Formins are defined by the presence of a catalytic formin homology 2 (FH2), which function in cellular processes such as cytokinesis and cell polarization [25]. Due to the modular domain, formins includes several members such as FH1/FH2 domain containing protein 3 (FHOD3), Formin-1 (FMN1), Formin-like protein 1 (FMNL1) and Delphilin [26]. During mouse oocyte meiosis, FHOD1 and FMNL3 are reported to mediate cytoplasm actin assembly and spindle migration [27,28]. Moreover, FMNL2 is proved to be essential for meiotic cytoskeleton and regulate ER/mitochondria functions in mammalian oocytes [29]. Inverted-formin 2 (INF2) was unique for its FH1 and FH2 domains placing at the N-terminus. It was found to localize at the contact of ER and mitochondria [30], and it played an important role of regulating actin filament polymerization [31]. In addition, INF2 was also reported that it had the unique ability to accelerate both actin polymerization and depolymerization [32]. Deficit of INF2 gives rise to dysfunction of mitochondria and/or actin, which were associated with dozens of diseases, such as prostate cancer [33], kidney disease focal segmental glomerulosclerosis (FSGS) and the neurological disorder Charcot-Marie Tooth disease (CMTD) [34,35]. During the reproduction process of C. elegans, loss of EXC-6, a homolog of INF2, which was highly expressed in the spermatheca, led to approximately half of ovulations extreme defects due to an increase in the population of junction-associated actin filaments [36,37]. Considering the INF2 in modulating mitochondrial function and actin dynamics, we hypothesized that it might be intricately linked to obesity, which was closely associated with mitochondrial dysfunction.

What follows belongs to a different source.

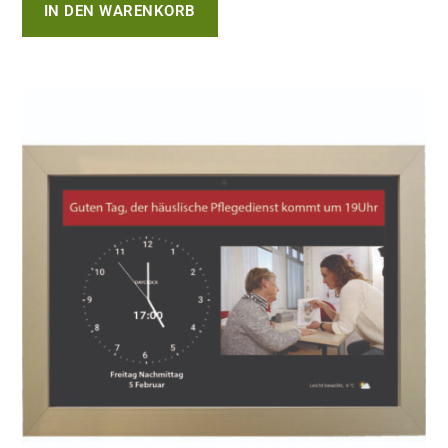
IN DEN WARENKORB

In this study, we showed that INF2 expressed during mouse oocyte maturation and INF2 decreased in the oocytes of obese mice. We used knockdown approach to stimulate the INF2 deficiency under obesity to investigate the functions of INF2 in obese mouse oocyte maturation. We demonstrated that INF2 was involved in mitochondrial fission through actin filaments aggregating for DRP1 recruitment to mitochondria. We also showed that INF2 associated HDAC6 to manage the microtubule stability for mitochondrial transport. Our study provided the evidence for the roles of INF2 to mitochondrial fission and transport, which contribute to the declined oocyte quality in obese mice.